By DEREK NEUTS, MS
There are many legitimate reasons for WordPress to be used for small business websites, but as a developmental substitute for a lack of professional competency should not one of them. While it’s true that WordPress is one of the most widely used content management systems for small business websites, it’s also equally as true that business owners are exploited by its use. This deliberate misuse comes in many forms, such as using visual builders to quickly build sites and bill for longer periods of “ground up” development work, or covering for the developer’s inability to select any other delivery mechanism for your site. Due to the nature of tools (e.g., visual builders) that were meant for you, the small business owner (or enthusiast), those posing as professional developers want to resell these frameworks to you for a profit. It’s their “easy button,” if you will. First, we’ll take a look at some of the reasons why it may be good to go the route of a visual builder, and then we’ll take a look at other reasons when it may not benefit your company goals.
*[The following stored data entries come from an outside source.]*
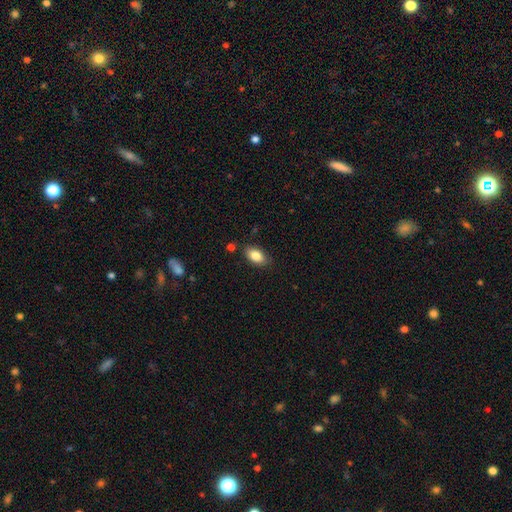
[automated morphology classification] smooth 84%, featured or disk 9%, star or artifact 7%. Down the decision tree: how rounded — in between (91%); merging — none (82%).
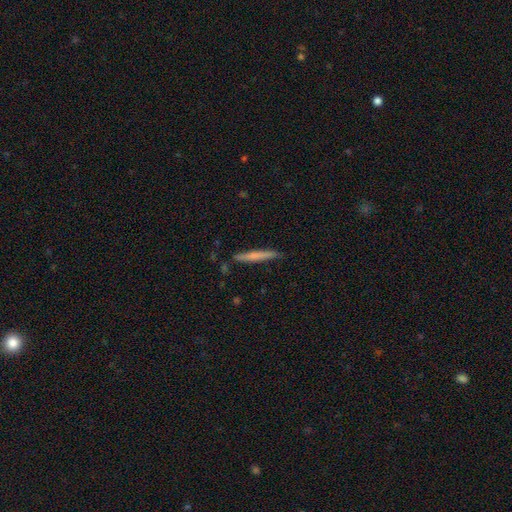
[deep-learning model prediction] A smooth galaxy with no disk features (64%) that is cigar-shaped (96%). Merging: none (86%).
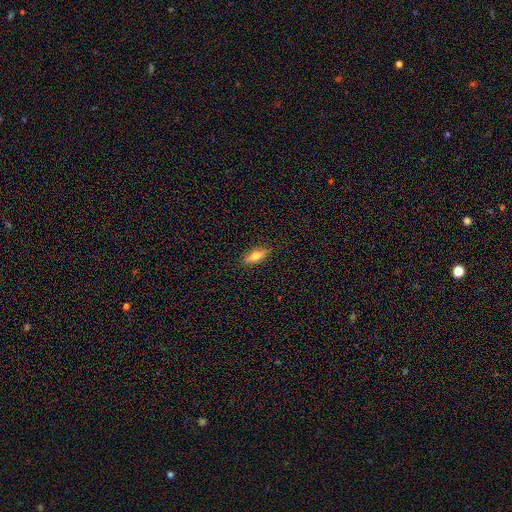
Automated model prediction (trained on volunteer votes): smooth-or-featured: smooth: 69% | featured or disk: 24% | star or artifact: 7%
  how-rounded: in between: 65% | cigar-shaped: 32% | round: 3%
  merging: none: 88% | minor disturbance: 9% | major disturbance: 2% | merger: 1%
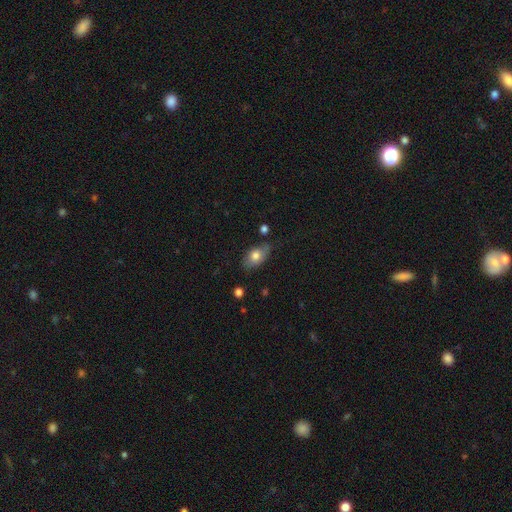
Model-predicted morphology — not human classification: Overall: smooth (73%). How rounded: in between (88%). Merging: none (67%).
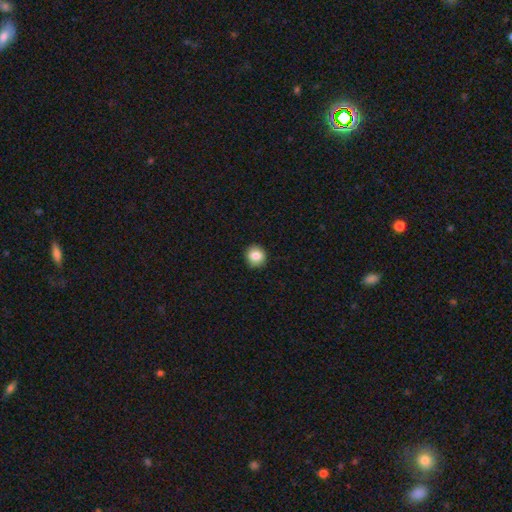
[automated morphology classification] A smooth galaxy with no disk features (84%) that is round (90%). Merging: none (89%).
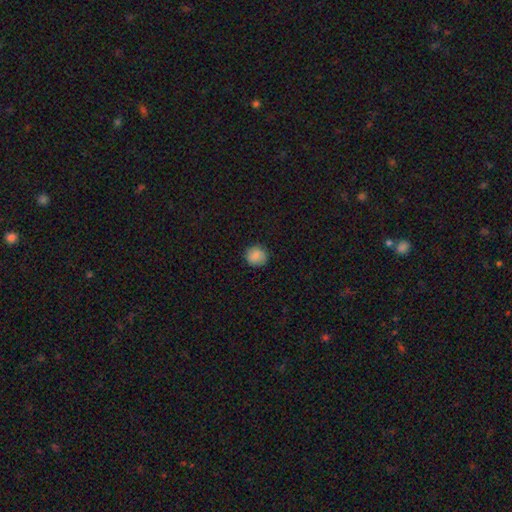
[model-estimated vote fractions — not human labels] A smooth galaxy with no disk features (84%) that is round (89%).

Vote fractions:
- Smooth or featured? smooth: 84% / star or artifact: 8% / featured or disk: 7%
- How rounded? round: 89% / in between: 10% / cigar-shaped: 1%
- Merging? none: 88% / minor disturbance: 9% / major disturbance: 2% / merger: 1%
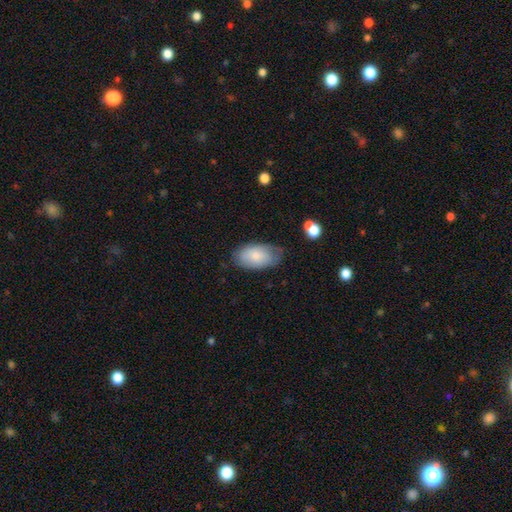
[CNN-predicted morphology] smooth_or_featured: smooth (p=0.76) [alt: featured or disk p=0.18]
how_rounded: in between (p=0.95) [alt: round p=0.04]
merging: none (p=0.68) [alt: minor disturbance p=0.24]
Many framework tools, such as Divi, Elementor, Beaver Builder, WP-Multipurpose, and Genesis, just to name a few, were all tools initially used by small business owners (like myself, many years ago) and enthusiasts who didn’t have the budget for a professional website, but needed to get started with something, which is understandable. These tools have you in mind, because they are relatively easy to use, have a low learning curve, and can assist you in crafting something that’s suitable for your needs… quickly. So, imagine something similar to Wix or Squarespace, only for WordPress, but with a lot of options for customization. While this would get someone without a budget (or a low budget) started, it’s certainly not the ending point. For example, there’s bulk to the builders, and oftentimes the site’s performance can take a dip due to how many features are built-in. Also, there’s the issue of site and landing page design, user experience considerations, e-commerce options and payment gateways, as well as lead generation system approaches that most DIY users won’t want to touch. However, if had a lower budget, but enough to hire a developer, they could use a visual builder to get your proposed (and planned!) project done quickly for you. Then it would be easier (not going to say easy) for you to take over and manage your own content.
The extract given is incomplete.